[WHAT YOU HAVE TO DO] Write out the entries word for word, starting at the very beginning and ending with the line that contains "Matplotlib.pyplot", with both ends included. Leave the pictures out of your answer.

[RECORDED INFORMATION]
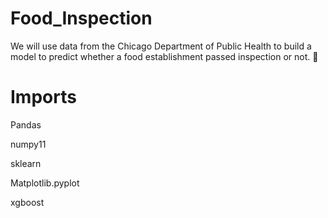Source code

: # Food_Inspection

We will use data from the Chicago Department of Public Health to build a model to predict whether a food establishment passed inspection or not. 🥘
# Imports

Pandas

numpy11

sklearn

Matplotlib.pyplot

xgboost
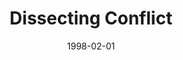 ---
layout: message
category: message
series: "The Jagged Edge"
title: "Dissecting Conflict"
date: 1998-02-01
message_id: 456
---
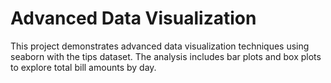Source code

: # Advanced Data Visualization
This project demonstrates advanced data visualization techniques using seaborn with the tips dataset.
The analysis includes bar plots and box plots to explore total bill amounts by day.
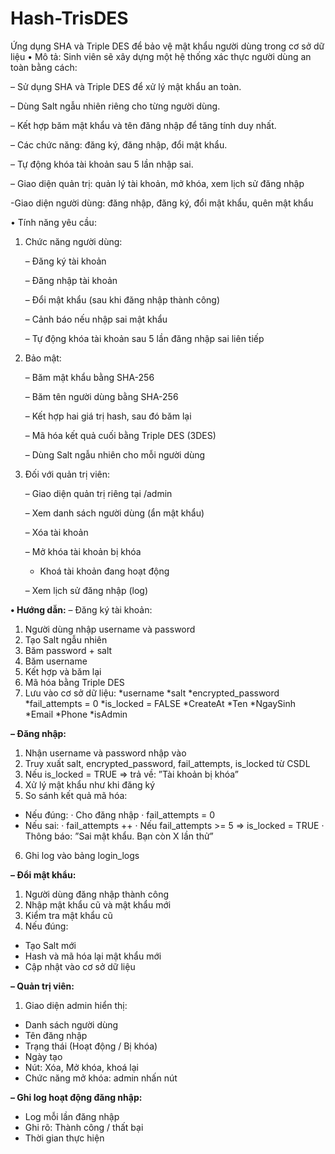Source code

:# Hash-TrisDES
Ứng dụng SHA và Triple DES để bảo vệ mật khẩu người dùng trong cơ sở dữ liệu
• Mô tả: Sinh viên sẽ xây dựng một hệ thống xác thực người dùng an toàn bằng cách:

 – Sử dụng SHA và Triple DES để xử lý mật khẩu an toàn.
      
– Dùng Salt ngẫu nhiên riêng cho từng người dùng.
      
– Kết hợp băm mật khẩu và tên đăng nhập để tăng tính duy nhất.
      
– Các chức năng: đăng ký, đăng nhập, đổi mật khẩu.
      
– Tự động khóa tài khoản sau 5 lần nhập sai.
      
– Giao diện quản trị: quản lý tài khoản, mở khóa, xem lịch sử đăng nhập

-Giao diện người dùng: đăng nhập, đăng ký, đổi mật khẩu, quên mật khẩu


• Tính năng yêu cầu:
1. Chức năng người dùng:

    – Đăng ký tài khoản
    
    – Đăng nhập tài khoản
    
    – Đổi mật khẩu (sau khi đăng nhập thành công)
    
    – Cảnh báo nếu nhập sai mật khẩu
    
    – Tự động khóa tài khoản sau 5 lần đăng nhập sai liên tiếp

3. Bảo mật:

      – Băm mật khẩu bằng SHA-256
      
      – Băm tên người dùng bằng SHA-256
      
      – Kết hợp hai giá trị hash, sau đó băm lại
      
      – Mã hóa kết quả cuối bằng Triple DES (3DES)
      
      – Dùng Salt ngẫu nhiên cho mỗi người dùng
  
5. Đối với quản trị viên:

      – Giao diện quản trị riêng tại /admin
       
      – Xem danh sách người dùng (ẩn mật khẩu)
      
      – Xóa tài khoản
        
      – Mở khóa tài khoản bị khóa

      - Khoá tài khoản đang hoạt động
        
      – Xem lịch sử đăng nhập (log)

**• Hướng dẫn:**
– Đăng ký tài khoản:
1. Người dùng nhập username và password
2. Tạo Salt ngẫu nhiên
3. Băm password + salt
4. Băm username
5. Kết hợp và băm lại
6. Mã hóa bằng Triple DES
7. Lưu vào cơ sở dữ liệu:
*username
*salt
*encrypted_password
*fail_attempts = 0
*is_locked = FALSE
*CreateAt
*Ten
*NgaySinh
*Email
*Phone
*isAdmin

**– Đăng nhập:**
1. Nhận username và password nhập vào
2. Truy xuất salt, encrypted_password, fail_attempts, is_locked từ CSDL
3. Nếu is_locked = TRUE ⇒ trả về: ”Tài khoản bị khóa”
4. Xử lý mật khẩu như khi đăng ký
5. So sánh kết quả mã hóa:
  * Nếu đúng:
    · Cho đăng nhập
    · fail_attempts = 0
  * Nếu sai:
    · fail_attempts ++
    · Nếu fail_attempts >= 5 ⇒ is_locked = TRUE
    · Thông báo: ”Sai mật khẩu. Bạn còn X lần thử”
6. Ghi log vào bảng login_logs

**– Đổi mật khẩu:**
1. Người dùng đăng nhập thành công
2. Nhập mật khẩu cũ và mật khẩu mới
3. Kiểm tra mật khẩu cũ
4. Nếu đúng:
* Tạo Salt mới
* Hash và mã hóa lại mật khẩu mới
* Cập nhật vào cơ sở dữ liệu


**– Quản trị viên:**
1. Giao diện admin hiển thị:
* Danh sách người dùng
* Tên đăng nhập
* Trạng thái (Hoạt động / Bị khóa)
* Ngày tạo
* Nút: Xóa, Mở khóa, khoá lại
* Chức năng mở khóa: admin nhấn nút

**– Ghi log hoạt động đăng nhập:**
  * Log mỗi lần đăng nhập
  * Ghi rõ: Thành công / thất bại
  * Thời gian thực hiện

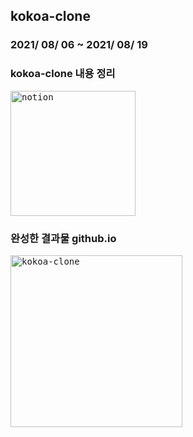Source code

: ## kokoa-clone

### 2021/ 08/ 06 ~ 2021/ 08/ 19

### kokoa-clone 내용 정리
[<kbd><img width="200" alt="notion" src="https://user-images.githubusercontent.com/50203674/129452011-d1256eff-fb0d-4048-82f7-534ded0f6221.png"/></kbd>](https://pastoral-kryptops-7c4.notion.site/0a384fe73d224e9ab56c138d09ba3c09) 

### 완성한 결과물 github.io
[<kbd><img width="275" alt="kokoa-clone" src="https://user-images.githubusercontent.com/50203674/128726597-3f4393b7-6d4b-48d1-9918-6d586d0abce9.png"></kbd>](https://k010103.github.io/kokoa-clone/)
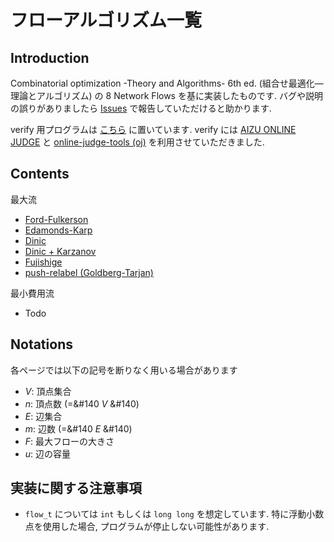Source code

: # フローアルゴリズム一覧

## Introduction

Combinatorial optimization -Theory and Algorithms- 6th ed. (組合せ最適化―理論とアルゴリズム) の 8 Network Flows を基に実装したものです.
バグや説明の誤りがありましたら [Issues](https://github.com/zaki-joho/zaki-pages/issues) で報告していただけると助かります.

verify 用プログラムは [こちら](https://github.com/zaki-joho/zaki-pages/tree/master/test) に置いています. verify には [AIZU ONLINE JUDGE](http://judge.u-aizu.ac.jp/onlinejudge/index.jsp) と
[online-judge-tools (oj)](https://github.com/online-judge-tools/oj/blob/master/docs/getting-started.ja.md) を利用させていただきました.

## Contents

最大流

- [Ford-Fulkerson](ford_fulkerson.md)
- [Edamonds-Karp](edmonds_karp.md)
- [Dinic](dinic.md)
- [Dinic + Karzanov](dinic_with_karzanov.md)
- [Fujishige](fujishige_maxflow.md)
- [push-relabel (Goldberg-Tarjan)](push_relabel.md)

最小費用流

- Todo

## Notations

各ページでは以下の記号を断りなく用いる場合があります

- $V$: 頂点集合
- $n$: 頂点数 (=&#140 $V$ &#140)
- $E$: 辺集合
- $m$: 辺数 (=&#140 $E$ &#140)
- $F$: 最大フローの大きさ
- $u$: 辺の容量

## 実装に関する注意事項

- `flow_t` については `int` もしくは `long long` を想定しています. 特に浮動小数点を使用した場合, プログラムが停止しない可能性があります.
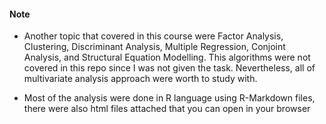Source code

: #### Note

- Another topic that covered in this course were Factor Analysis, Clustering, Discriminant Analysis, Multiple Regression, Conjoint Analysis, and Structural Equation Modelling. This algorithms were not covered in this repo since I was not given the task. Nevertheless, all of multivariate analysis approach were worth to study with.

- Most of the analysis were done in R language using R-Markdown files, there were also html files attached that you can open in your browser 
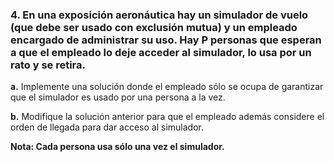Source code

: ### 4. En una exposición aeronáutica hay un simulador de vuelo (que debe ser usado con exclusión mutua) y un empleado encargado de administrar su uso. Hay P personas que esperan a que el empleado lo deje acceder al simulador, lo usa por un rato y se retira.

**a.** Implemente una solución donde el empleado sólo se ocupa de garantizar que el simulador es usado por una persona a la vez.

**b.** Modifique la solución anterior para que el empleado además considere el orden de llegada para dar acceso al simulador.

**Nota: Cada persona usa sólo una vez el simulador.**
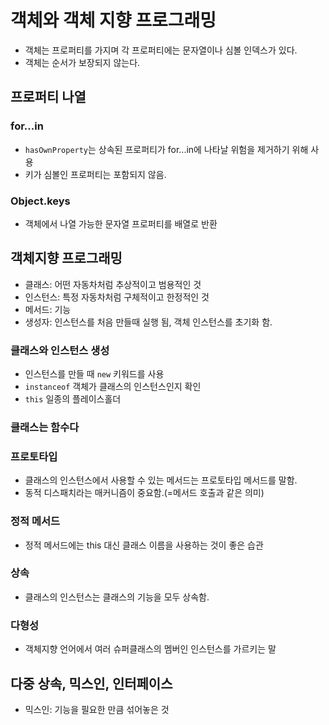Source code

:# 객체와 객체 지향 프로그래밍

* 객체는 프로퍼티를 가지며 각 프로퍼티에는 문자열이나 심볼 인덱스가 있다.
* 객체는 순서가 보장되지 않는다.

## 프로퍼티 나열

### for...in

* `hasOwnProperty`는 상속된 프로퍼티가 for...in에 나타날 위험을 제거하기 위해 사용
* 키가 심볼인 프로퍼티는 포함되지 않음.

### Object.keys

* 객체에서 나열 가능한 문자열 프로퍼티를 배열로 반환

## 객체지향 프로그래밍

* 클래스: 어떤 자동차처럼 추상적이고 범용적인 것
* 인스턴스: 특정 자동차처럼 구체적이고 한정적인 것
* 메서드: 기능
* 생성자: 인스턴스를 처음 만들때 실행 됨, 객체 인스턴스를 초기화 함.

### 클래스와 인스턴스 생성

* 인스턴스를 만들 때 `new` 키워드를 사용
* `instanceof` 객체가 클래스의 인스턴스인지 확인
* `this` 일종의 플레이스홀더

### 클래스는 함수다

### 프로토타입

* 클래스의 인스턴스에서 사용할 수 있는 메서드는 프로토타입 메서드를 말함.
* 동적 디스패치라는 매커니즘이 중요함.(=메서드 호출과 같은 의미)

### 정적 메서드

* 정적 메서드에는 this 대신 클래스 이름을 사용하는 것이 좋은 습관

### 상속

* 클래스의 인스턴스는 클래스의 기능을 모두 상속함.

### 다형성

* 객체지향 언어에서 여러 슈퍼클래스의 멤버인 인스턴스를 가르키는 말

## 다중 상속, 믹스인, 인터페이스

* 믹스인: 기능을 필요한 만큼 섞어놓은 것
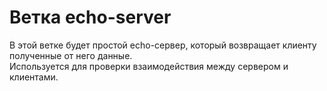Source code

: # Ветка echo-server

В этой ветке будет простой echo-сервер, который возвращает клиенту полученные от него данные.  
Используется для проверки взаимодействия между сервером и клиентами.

[RESULT]
Source code

: # Food_Inspection

We will use data from the Chicago Department of Public Health to build a model to predict whether a food establishment passed inspection or not. 🥘
# Imports

Pandas

numpy11

sklearn

Matplotlib.pyplot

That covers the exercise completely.